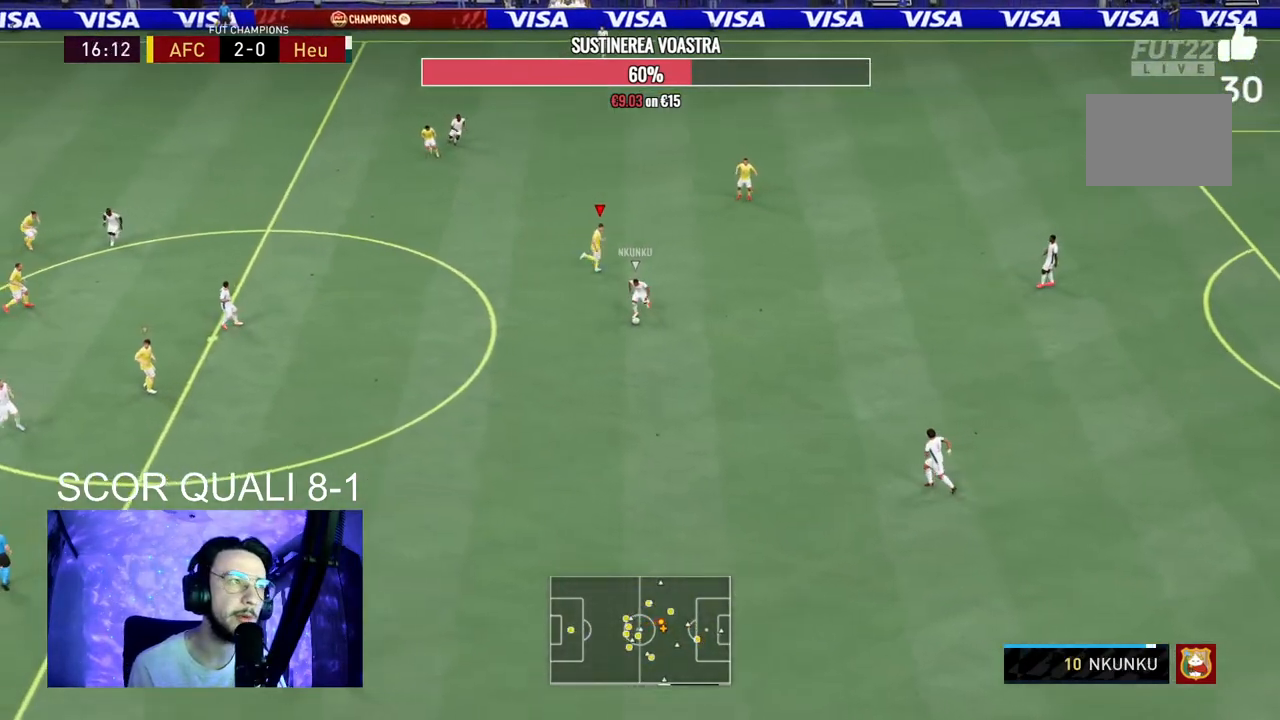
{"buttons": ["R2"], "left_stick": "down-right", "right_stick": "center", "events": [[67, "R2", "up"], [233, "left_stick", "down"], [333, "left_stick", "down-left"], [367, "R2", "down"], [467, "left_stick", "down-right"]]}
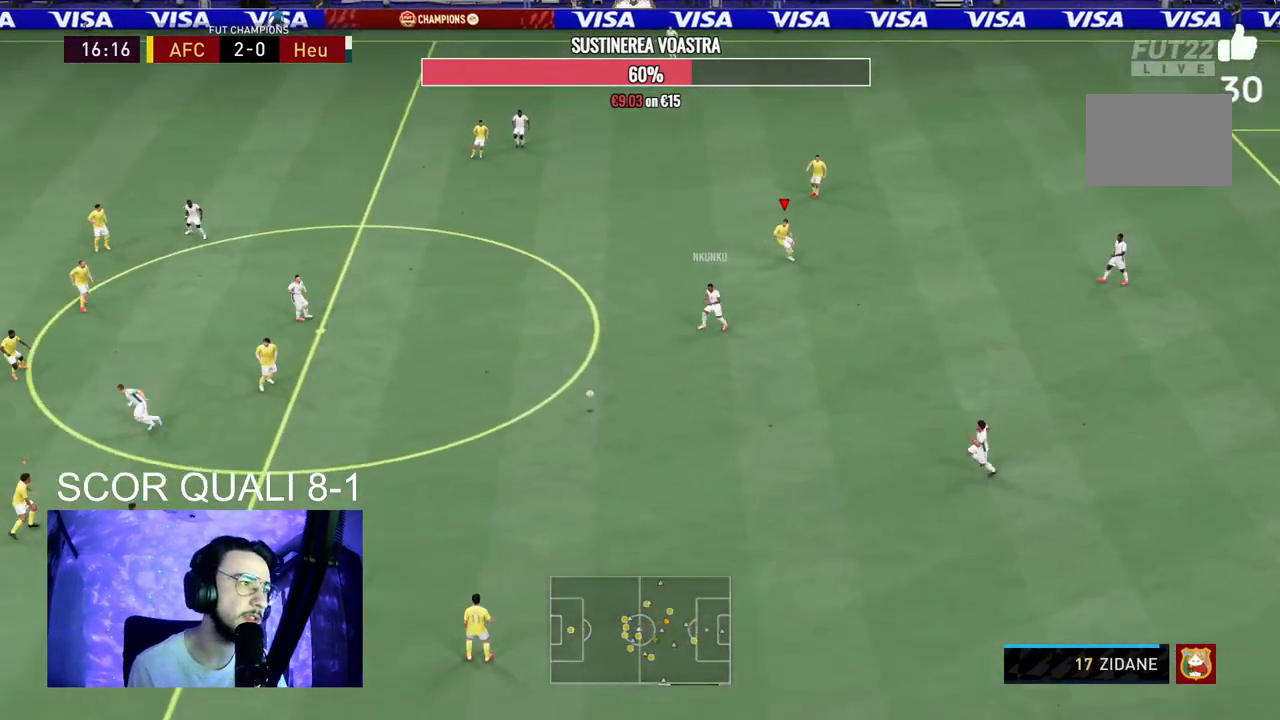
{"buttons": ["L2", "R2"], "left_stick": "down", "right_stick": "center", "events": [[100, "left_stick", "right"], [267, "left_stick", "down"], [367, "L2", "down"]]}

_ _ _ _ _ _ _

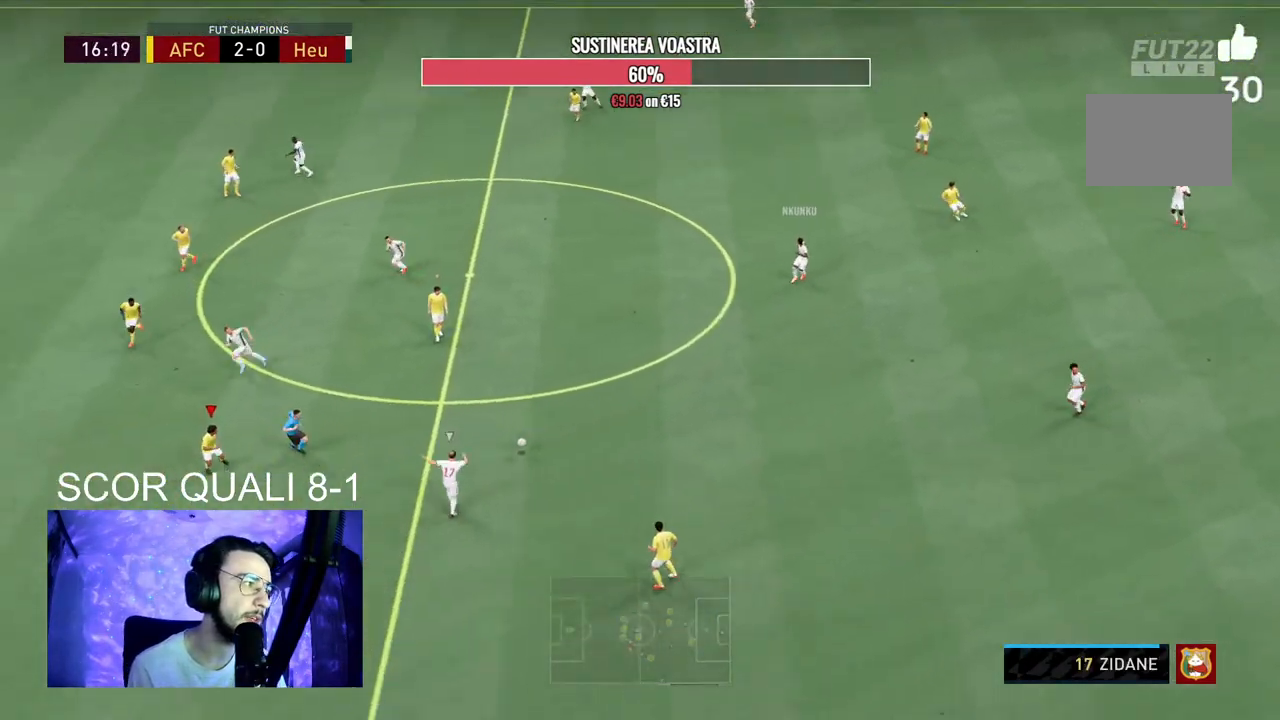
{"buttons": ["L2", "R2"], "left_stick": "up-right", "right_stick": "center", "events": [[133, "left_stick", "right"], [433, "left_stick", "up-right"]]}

_ _ _ _ _ _ _

### AIM OF THE TASK
Write out every line of the entries that holds the word "down".

### OUTPUT FOR THIS TASK
{"buttons": ["R2"], "left_stick": "down-right", "right_stick": "center", "events": [[67, "R2", "up"], [233, "left_stick", "down"], [333, "left_stick", "down-left"], [367, "R2", "down"], [467, "left_stick", "down-right"]]}
{"buttons": ["L2", "R2"], "left_stick": "down", "right_stick": "center", "events": [[100, "left_stick", "right"], [267, "left_stick", "down"], [367, "L2", "down"]]}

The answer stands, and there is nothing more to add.